BAB 5: MENYEBALKAN

1.8K 236 3
                                    

Langit menyilang kedua tangannya ke ketiak bersahut gigi gemeretak karena sapuan angin tak jemu terus mengikutinya. Langit dibikin menggigil di tepi jalan menuju pulang. Pohon nyiur di samping, rimbun buah menggelantung, menggeliat tergerak angin menggelitiknya tak segan menimpa pejalan kaki yang ada di bawah.

Langit mendongakan kepala ke arah pohon kelapa itu. Dia harus waspada. Sebagai antisipasi, tiga langkah ke depan dalam tempo cepat. Lekas dia berjalan kembali. Kalo tidak, buah itu bisa jatuh secara sepihak menimpa kepalanya.

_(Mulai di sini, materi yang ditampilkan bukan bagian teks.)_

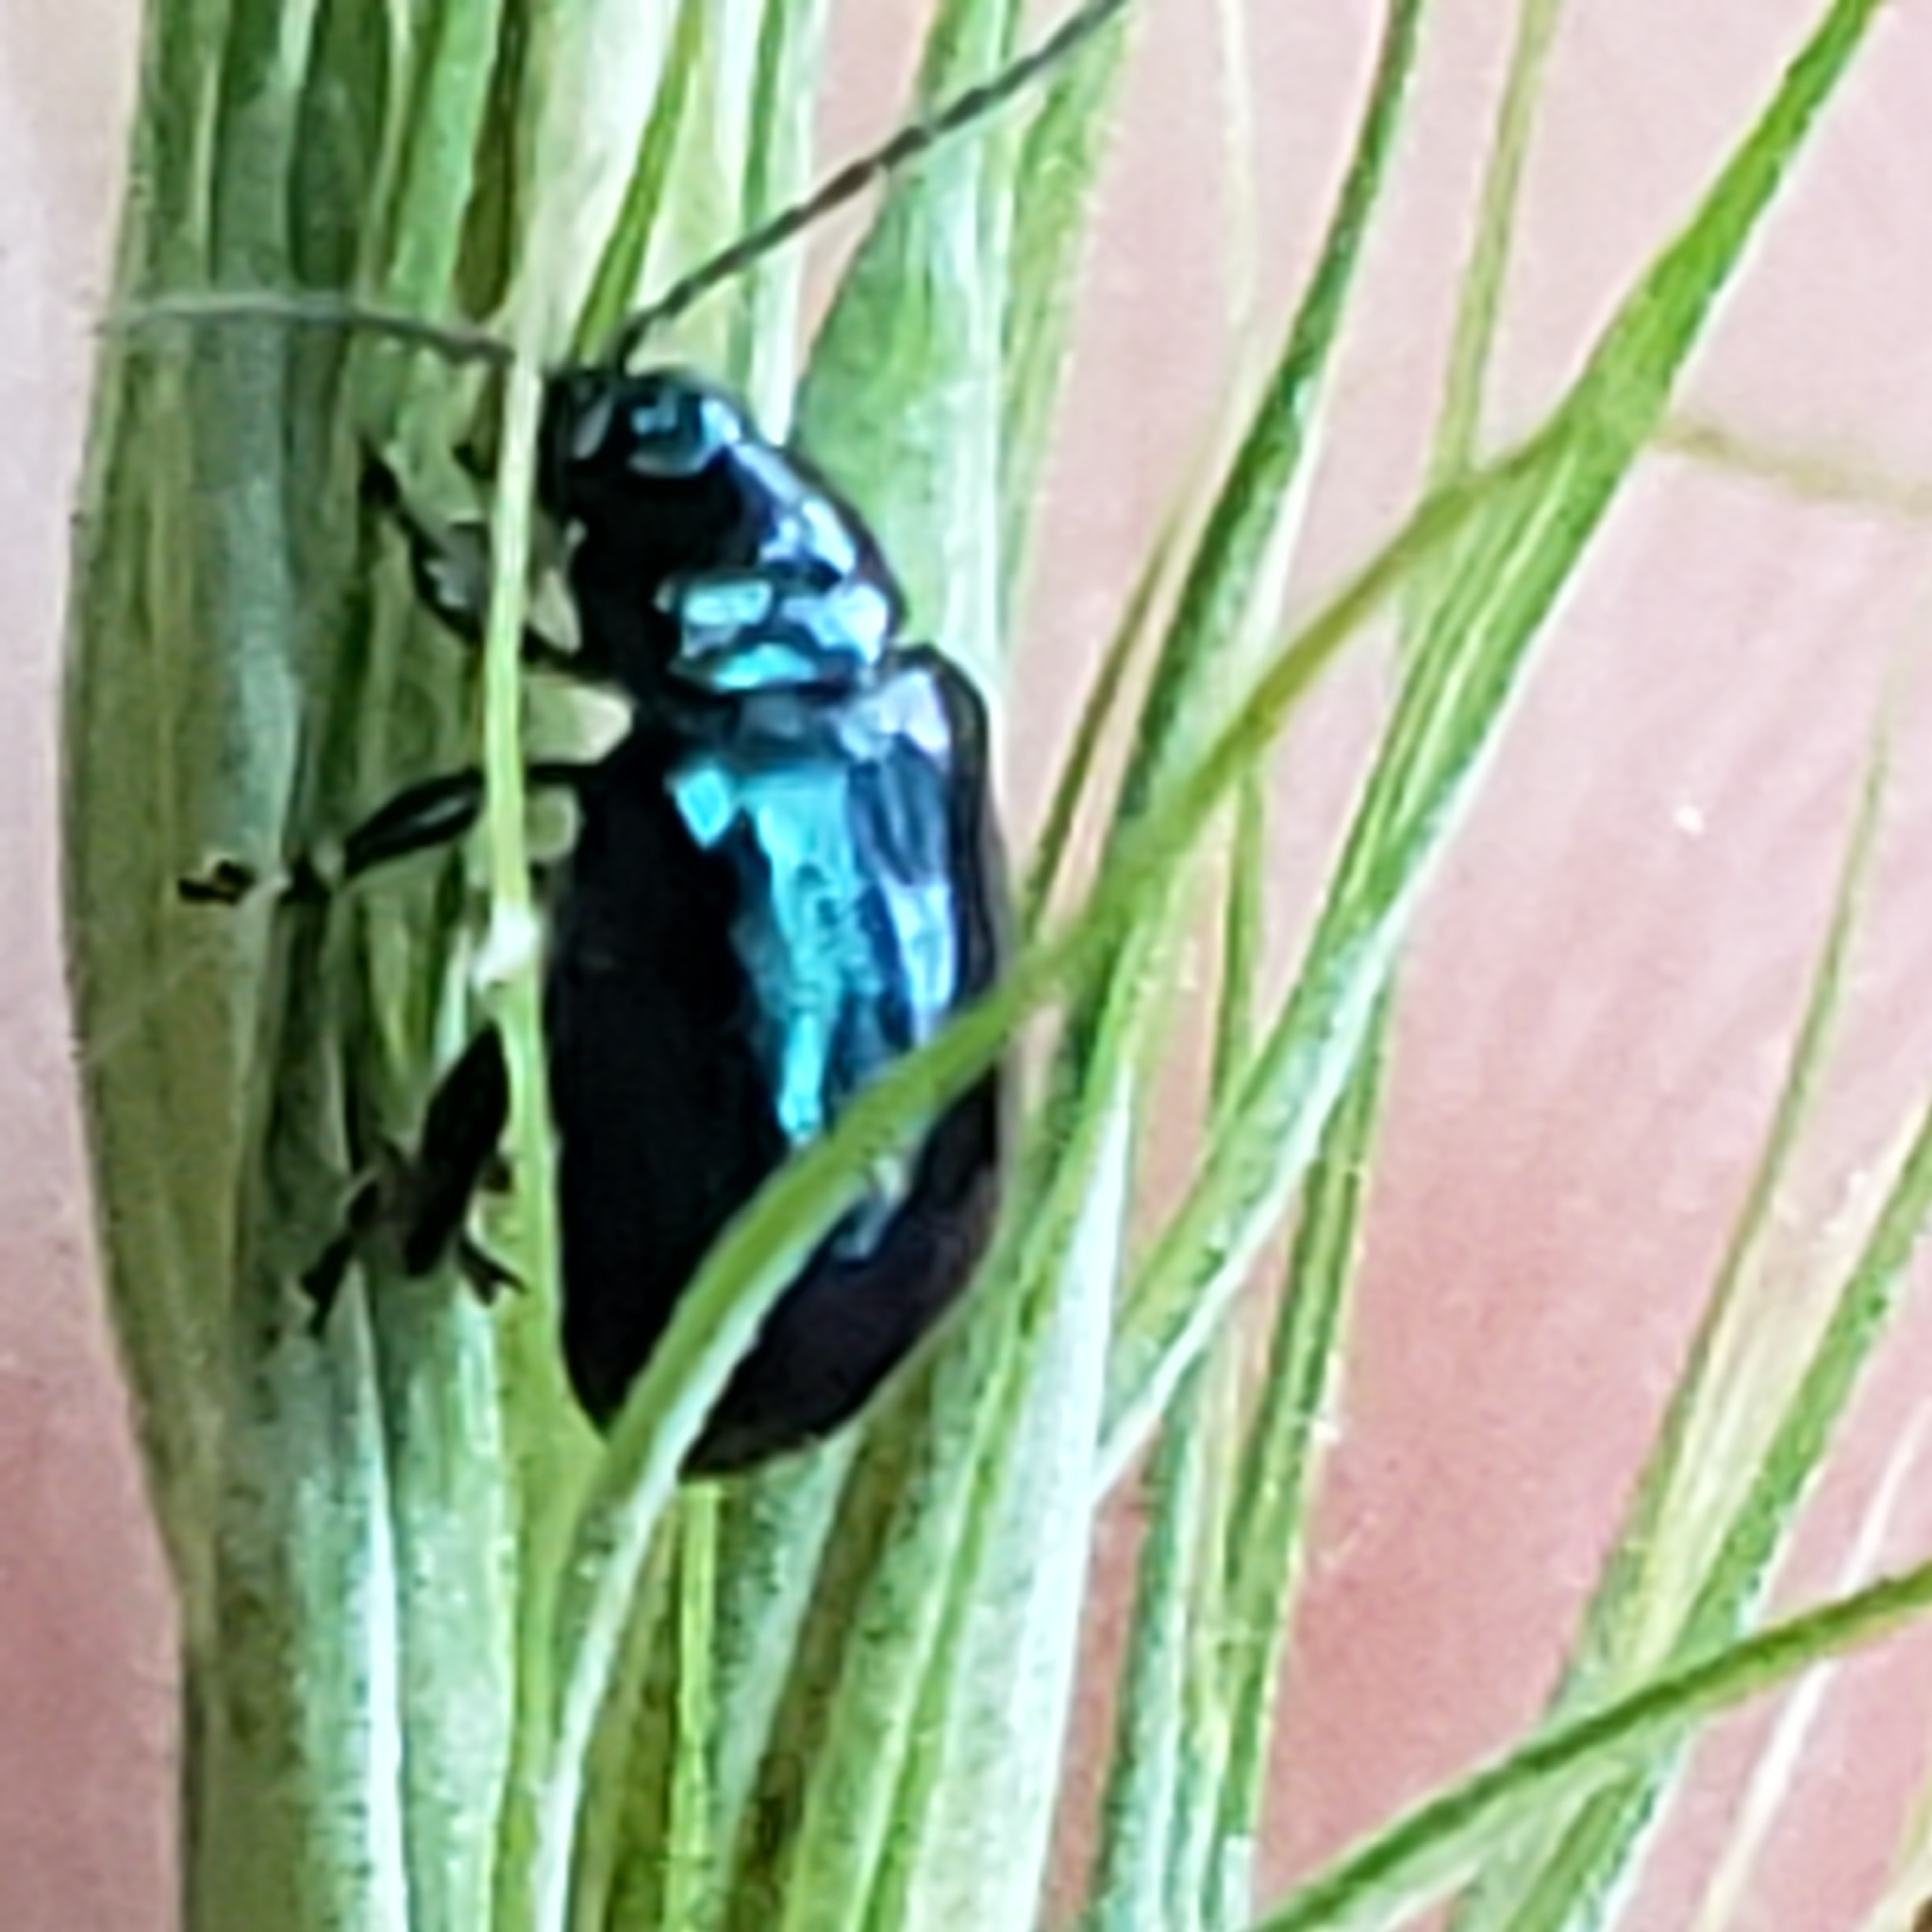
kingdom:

Langit melihat bidang sawah di seberang jalan dengan tanah sedang dibajak oleh traktor. Seorang pria kiranya 40-an, kaus kotor karena tanah, disusul celana selutut sama-sama kotor terciprat ban besi. Pria itu anteng memegang kendali traktor seraya membajak rapi mulai dari sisi.

Sapuan angin menggoyah pohon pisang yang ada di tepian sungai. Pria itu tampak biasa tanpa merasa dingin atau terganggu, padahal angin benar-benar besar, bikin daun pisang robek-robek.

Ngingg ...

Telinga Langit mendengar lengkingan sayup-sayup seruling dari arah belakang. Lekas dia berdiri tegak. Badan yang dingin karena angin tiba-tiba hirap. Langit memutar tubuhnya ke belakang mencari suara itu.

"Putu!" serunya, menghampiri pedagang putu yang dipikul ke bahu seorang pria baya. 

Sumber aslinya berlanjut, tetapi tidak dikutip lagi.